- The Hill -
Director of National Intelligence Dennis Blair on Wednesday said he should not have given in to pressure to reduce the passenger no-fly list before the attempted Christmas Day bombing of Northwest Airlines Flight 253.
“The pressure on the no-fly list was to make them smaller … shame on us for giving in to that pressure,” Blair told the Senate Homeland Security Committee during a Wednesday hearing.
“What is prudent is to put names on just in case and take them off when it’s justified,” he said. “The pressure [before the attempted bombing] was in the other direction. I should not have given in to that pressure.”
Intelligence and homeland security agencies have faced criticism for failing to place suspected attempted bomber Umar Farouk Abdulmutallab on the no-fly list even though officials knew for months that the Nigerian student had terrorist ties and his father had warned U.S. authorities about his extremist behavior.
Abdulmutallab was added to the 550,000 suspects on a watch list kept by the U.S. National Counterterrorism Center in November, yet there wasn’t enough negative information about him, by intelligence standards at the time, to put him on the no-fly list.

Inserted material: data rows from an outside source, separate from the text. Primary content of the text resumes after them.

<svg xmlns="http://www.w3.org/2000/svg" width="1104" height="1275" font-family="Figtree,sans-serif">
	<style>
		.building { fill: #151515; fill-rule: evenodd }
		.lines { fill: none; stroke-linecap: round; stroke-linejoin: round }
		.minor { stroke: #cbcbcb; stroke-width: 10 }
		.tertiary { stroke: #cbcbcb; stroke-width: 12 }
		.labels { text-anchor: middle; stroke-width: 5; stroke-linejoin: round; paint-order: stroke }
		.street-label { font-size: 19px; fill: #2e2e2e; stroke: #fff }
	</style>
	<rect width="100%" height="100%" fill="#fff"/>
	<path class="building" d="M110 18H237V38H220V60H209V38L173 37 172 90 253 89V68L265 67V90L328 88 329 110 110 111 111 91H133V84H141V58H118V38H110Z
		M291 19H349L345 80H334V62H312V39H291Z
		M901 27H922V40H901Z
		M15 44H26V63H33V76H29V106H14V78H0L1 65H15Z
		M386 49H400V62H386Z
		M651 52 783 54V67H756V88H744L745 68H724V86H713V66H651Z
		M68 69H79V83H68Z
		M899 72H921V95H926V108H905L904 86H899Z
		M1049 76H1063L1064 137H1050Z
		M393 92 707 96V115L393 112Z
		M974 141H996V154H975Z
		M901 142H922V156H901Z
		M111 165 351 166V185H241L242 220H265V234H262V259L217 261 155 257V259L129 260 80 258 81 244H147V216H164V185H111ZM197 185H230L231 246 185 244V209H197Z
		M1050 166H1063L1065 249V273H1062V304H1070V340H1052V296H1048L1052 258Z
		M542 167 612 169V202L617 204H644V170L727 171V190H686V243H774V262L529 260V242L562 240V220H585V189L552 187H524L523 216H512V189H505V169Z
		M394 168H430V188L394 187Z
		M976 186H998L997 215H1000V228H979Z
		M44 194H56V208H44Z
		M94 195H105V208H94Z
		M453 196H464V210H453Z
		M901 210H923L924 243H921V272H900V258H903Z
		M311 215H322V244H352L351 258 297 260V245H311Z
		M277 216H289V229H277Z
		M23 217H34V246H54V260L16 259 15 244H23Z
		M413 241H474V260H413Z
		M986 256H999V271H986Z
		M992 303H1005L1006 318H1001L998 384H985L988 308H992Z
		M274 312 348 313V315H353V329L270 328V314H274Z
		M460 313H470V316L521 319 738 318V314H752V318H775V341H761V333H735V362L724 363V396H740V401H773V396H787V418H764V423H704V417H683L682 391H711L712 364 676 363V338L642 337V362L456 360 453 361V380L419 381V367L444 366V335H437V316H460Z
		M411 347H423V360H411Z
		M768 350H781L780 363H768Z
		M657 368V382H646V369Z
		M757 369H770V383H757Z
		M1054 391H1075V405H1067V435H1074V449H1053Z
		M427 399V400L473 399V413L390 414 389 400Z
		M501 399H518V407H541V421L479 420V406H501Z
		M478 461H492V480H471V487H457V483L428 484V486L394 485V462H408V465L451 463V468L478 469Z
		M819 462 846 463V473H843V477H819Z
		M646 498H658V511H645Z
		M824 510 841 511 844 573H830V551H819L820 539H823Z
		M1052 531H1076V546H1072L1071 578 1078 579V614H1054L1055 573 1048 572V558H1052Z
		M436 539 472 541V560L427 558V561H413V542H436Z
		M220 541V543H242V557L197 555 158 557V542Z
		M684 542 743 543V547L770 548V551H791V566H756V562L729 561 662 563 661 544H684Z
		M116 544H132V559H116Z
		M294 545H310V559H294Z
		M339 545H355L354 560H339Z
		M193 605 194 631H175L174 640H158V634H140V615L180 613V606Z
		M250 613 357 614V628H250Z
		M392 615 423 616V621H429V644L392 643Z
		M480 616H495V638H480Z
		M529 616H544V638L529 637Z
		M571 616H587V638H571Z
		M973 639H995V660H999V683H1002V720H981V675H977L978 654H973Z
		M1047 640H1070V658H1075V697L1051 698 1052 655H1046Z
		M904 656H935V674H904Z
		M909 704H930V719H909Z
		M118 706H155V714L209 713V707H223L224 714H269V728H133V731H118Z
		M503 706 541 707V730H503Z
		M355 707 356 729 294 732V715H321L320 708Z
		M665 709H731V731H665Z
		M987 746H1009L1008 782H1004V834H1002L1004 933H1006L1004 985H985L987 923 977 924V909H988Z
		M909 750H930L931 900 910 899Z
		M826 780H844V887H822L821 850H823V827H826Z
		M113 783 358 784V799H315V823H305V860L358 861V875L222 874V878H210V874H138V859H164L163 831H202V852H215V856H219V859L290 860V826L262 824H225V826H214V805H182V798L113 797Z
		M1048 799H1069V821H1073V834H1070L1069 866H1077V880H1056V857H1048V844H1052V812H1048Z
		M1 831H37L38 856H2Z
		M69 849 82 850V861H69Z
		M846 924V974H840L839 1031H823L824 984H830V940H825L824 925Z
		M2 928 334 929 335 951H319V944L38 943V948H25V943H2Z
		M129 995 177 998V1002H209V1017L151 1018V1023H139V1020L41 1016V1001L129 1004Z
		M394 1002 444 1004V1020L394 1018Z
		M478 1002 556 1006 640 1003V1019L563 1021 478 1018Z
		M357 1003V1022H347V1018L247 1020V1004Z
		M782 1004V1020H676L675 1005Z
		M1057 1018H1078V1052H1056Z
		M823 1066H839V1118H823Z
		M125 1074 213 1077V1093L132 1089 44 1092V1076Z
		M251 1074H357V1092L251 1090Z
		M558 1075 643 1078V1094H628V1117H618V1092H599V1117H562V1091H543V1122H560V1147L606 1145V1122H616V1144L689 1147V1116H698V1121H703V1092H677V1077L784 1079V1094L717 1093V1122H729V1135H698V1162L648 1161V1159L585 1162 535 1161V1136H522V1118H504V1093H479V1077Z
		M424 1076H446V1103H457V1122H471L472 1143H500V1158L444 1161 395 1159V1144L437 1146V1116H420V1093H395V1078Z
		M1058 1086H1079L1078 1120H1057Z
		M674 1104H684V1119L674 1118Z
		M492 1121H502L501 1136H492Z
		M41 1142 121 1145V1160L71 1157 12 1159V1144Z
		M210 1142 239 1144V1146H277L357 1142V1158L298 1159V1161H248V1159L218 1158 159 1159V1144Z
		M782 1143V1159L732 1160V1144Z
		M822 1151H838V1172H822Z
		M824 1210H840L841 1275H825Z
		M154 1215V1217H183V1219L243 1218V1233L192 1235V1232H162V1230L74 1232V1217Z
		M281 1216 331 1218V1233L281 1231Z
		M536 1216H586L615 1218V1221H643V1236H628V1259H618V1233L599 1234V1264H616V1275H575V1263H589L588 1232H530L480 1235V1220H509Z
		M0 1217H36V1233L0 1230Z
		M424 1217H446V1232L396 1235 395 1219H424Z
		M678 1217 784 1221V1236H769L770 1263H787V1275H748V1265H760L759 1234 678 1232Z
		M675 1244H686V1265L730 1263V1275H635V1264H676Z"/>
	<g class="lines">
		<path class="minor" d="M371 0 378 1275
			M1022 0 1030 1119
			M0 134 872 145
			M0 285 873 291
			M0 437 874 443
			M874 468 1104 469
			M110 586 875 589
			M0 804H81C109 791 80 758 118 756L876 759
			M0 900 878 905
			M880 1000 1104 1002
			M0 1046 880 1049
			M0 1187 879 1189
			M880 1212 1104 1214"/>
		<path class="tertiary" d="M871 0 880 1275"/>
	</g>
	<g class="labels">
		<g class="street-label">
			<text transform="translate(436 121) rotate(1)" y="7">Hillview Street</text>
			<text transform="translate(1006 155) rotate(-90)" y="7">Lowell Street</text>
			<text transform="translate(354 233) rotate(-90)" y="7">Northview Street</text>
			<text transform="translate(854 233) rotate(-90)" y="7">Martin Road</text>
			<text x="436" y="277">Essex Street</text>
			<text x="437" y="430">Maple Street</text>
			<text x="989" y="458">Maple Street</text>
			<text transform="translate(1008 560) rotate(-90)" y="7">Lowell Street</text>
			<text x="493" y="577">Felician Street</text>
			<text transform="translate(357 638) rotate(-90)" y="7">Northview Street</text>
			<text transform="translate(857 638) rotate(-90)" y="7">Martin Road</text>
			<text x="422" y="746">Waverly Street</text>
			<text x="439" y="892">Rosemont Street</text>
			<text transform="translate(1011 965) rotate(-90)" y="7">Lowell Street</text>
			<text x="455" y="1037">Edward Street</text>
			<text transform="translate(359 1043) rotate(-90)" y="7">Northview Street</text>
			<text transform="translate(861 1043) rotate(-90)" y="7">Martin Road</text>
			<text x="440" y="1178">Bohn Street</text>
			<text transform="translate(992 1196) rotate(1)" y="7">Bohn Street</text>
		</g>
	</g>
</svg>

Blair said intelligence agencies have greatly expanded the no-fly list since the Christmas attempted bombing.
Homeland Security and Governmental Affairs Chairman Joe Lieberman (I-Conn.) thanked Blair for acknowledging the error and making efforts to correct it.
“I can’t thank you enough for what you just said,” said Lieberman. “We were using a standard that was legalistic … but we are at war.”